ISBN 978-1-62683-013-4
US$47.00
It’s rare for publications by the NASA History Office to make waves in the mainstream media. That has nothing to do with the quality of those publications, but instead their subject matter: deep dives into narrow topics that are of interest primarily to historians, space professionals, and perhaps some space enthusiasts, but not the population at large. Except, it seems, when it comes to extraterrestrials.
Contributors to the book—primarily anthropologists and other social scientists, not astronomers—suggest many SETI researchers have underestimated the difficulty in understanding any signals they might detect.
“NASA is getting ready to communicate with aliens,” declared the headline of a piece in Sploid, a blog run by Gawker Media, on May 21. That assessment was based on its review of a new book published by NASA, Archaeology, Anthropology, and Interstellar Communication. (Besides being for sale in print, the book is also freely available in ebook formats from NASA.)
http://www.nasa.gov/connect/ebooks/archaeology_anthropology_and_interstellar_communication.html
Moreover, the article led off with a sensational claim, referring to a passage in the book where one author discusses ancient stone carvings found in England. “‘For all intents and purposes, they might have been made by aliens.’ When a new NASA book on alien communications has a paragraph like that, you better pay attention.”
Full review here:
http://www.thespacereview.com/article/2541/1
To quote:
The attention focused on, and misinterpretation of, that single sentence is unfortunate, since Archaeology, Anthropology, and Interstellar Communication overall offers an interesting, and different, take on SETI. Most discussion of SETI is devoted to the astronomical side: the efforts to sweep the skies at radio (and sometimes other) wavelengths, looking for signals that are not of natural origin. That discussion usually emphasizes radio telescopes, computer algorithms, and other technologies. A secondary issue is the development of protocols to follow once such a signal is detected: who is notified and who responds, and how.

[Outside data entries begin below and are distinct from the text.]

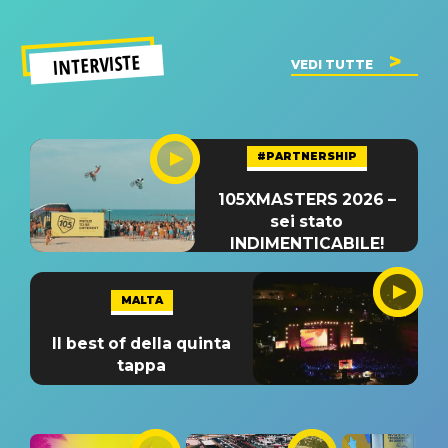
INTERVISTE
VEDI TUTTE
#PARTNERSHIP
105XMASTERS 2026 –
sei stato
INDIMENTICABILE!
MALTA
Il best of della quinta
tappa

Often neglected, though, is actually decoding the content of any communication from an extraterrestrial intelligence. “If, as is commonly assumed in SETI circles, extraterrestrial civilizations turn out to be vastly older and more advanced than we are, then perhaps they will be kind enough to construct their messages in such a way that we can comprehend them,” writes Kathryn Denning, an anthropologist at York University, in one chapter of the book.

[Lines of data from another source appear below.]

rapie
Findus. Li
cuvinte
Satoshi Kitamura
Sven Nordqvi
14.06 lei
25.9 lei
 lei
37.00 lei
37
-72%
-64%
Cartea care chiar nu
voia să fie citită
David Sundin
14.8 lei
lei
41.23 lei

However, Denning and other contributors to the book—primarily anthropologists and other social scientists, not astronomers—suggest many SETI researchers have underestimated the difficulty in understanding any signals they might detect, as well as constructing any signals they might want to transmit. Throughout the book, they point out the difficulties in trying to decipher books and other communications left by ancient civilizations here on Earth (the now-infamous stone carvings mentioned by Edmondson being just one example of many.) The problem of determining what other humans have written is compounded when dealing with a signal from an alien civilization whose language and even concepts of thought and communication are likely to be, well, alien.